Progression of MASH to cirrhosis, decompensation, and mortality, and the utility of NITs for detection and risk stratification
Philip N. Newsome, Claudio Sartini, Heather L. Morris, Derek Gazis, Andrea R. Mospan, A. Sidney Barritt, Michael W. Fried, Salvador Augustin, Mandy Fraessdorf, Bryan Rudolph, Rohit Loomba, Arun Sanyal,Background:
Recognition and management of metabolic dysfunction–associated steatohepatitis (MASH) are hindered by variability in diagnostic practices and limited real-world data on disease progression. This study assessed the use of non-invasive testing (NIT) in MASH identification and estimated incidence rates and time-to-disease progression.
Methods:
Adults in the TARGET-NASH cohort (enrolled 2016–2023) were included. MASH was confirmed via medical records, NITs, pathology reports, and imaging. Patients with MASH and significant/advanced fibrosis/cirrhosis (F2/F3/F4) were included. Outcomes included progression to cirrhosis, liver-related complications, and all-cause mortality.
Results:
Among 1964 patients (median age 59, median BMI 34), 79% had data to calculate Fibrosis-4 score (FIB-4), 36% had FibroScan, and 29% had biopsy. Among the 776 F2–F3 patients, 17% progressed to cirrhosis over a median follow-up (mFU) time of 64.6 months. In F2–F3 patients, one unit increase in FIB-4 was associated with 14% increased hazard of cirrhosis; similarly, incidence rates for cirrhosis in patients with liver stiffness measurements (LSMs) 10–15 kPa were 60.8/1000PY (per 1000 person-years; 3.5× higher than those with LSM <10 kPa).

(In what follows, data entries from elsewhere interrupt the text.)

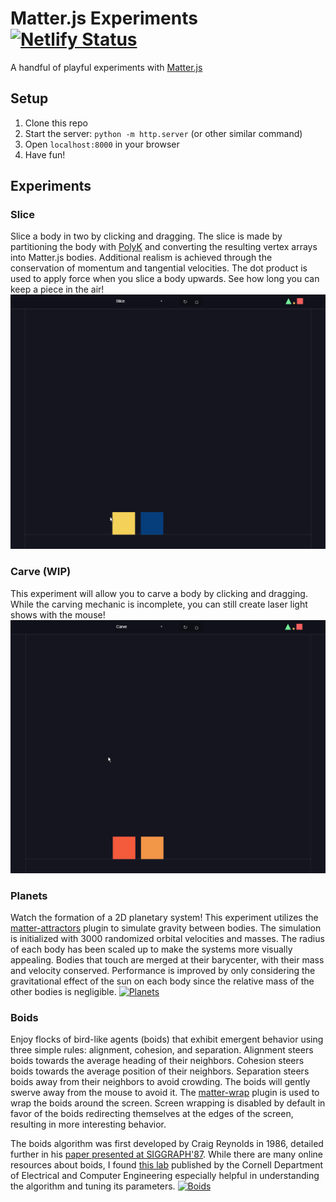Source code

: # Matter.js Experiments [![Netlify Status](https://api.netlify.com/api/v1/badges/b84c8b30-ba85-43dc-8d97-518c83f60bac/deploy-status)](https://app.netlify.com/sites/matterjsplay/deploys)
 A handful of playful experiments with [Matter.js](https://brm.io/matter-js/)

## Setup
1. Clone this repo
2. Start the server: `python -m http.server` (or other similar command)
3. Open `localhost:8000` in your browser
4. Have fun!

## Experiments
### Slice
Slice a body in two by clicking and dragging. The slice is made by partitioning the body with [PolyK](https://polyk.ivank.net/?p=demos&d=slice) and converting the resulting vertex arrays into Matter.js bodies. Additional realism is achieved through the conservation of momentum and tangential velocities. The dot product is used to apply force when you slice a body upwards. See how long you can keep a piece in the air!
[![Slice](./media/slice.gif)](https://matter.rwebb.dev/#slice)

### Carve (WIP)
This experiment will allow you to carve a body by clicking and dragging. While the carving mechanic is incomplete, you can still create laser light shows with the mouse!
[![Carve](./media/carve.gif)](https://matter.rwebb.dev/#carve)

### Planets
Watch the formation of a 2D planetary system! This experiment utilizes the [matter-attractors](https://github.com/liabru/matter-attractors) plugin to simulate gravity between bodies. The simulation is initialized with 3000 randomized orbital velocities and masses. The radius of each body has been scaled up to make the systems more visually appealing. Bodies that touch are merged at their barycenter, with their mass and velocity conserved. Performance is improved by only considering the gravitational effect of the sun on each body since the relative mass of the other bodies is negligible.
[![Planets](./media/planets.gif)](https://matter.rwebb.dev/#planets)

### Boids
Enjoy flocks of bird-like agents (boids) that exhibit emergent behavior using three simple rules: alignment, cohesion, and separation. Alignment steers boids towards the average heading of their neighbors. Cohesion steers boids towards the average position of their neighbors. Separation steers boids away from their neighbors to avoid crowding. The boids will gently swerve away from the mouse to avoid it. The [matter-wrap](https://github.com/liabru/matter-wrap) plugin is used to wrap the boids around the screen. Screen wrapping is disabled by default in favor of the boids redirecting themselves at the edges of the screen, resulting in more interesting behavior.

The boids algorithm was first developed by Craig Reynolds in 1986, detailed further in his [paper presented at SIGGRAPH'87](https://citeseerx.ist.psu.edu/doc/10.1.1.317.3619). While there are many online resources about boids, I found [this lab](https://people.ece.cornell.edu/land/courses/ece4760/labs/s2021/Boids/Boids.html#Recommended-parameter-values) published by the Cornell Department of Electrical and Computer Engineering especially helpful in understanding the algorithm and tuning its parameters.
[![Boids](./media/boids.gif)](https://matter.rwebb.dev/#boids)
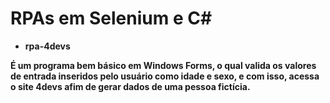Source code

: # RPAs em Selenium e C#

* <b>rpa-4devs<b>

É um programa bem básico em Windows Forms, o qual valida os valores de entrada inseridos pelo usuário como idade e sexo,
e com isso, acessa o site <b>4devs<b> afim de gerar dados de uma pessoa fictícia.
<br/>

  
 
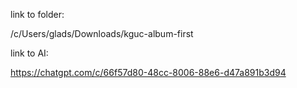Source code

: link to folder:

/c/Users/glads/Downloads/kguc-album-first

link to AI:


https://chatgpt.com/c/66f57d80-48cc-8006-88e6-d47a891b3d94
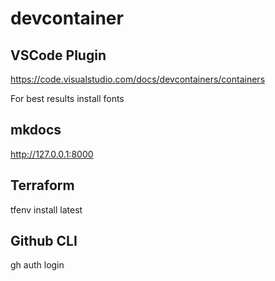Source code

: # devcontainer

## VSCode Plugin

https://code.visualstudio.com/docs/devcontainers/containers

For best results install fonts

## mkdocs

http://127.0.0.1:8000

## Terraform

tfenv install latest

## Github CLI

gh auth login

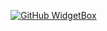 [![GitHub WidgetBox](https://github-widgetbox.vercel.app/api/profile?username=gavinduofficial&data=followers,repositories,stars,commits&theme=darkmode)](https://github.com/gavinduofficial)
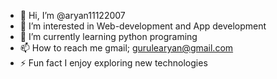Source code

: - 👋 Hi, I’m @aryan11122007
- 👀 I’m interested in Web-development and App development
- 🌱 I’m currently learning python programing 
- 📫 How to reach me gmail; gurulearyan@gmail.com
- ⚡ Fun fact I enjoy exploring new technologies

<!---
aryan11122007/aryan11122007 is a ✨ special ✨ repository because its `README.md` (this file) appears on your GitHub profile.
You can click the Preview link to take a look at your changes.
--->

Among the 794 patients with compensated cirrhosis (cF4), 46% experienced progression events, 13% died, and 1.3% had a liver transplant (mFU=66.0 months). Among the 394 patients with decompensated cirrhosis (dF4), 29.4% died, and 9.6% had a liver transplant (mFU=62.0 months). Higher FIB-4 was associated with increased risk of decompensation and mortality in cF4 patients. Similarly, patients with LSM ≥15 kPa had a greater incidence rate of mortality (9.1/1000PY vs. 4.3/1000PY and 3.8/1000PY for LSM 10–15 kPa and <10 kPa, respectively).
Conclusions:
The burden of MASH underscores the urgency of standardizing NIT use and diagnosis. Expanding FibroScan use, automating FIB-4 calculation, and increasing awareness of NITs can improve early detection and risk stratification, thereby improving patient outcomes.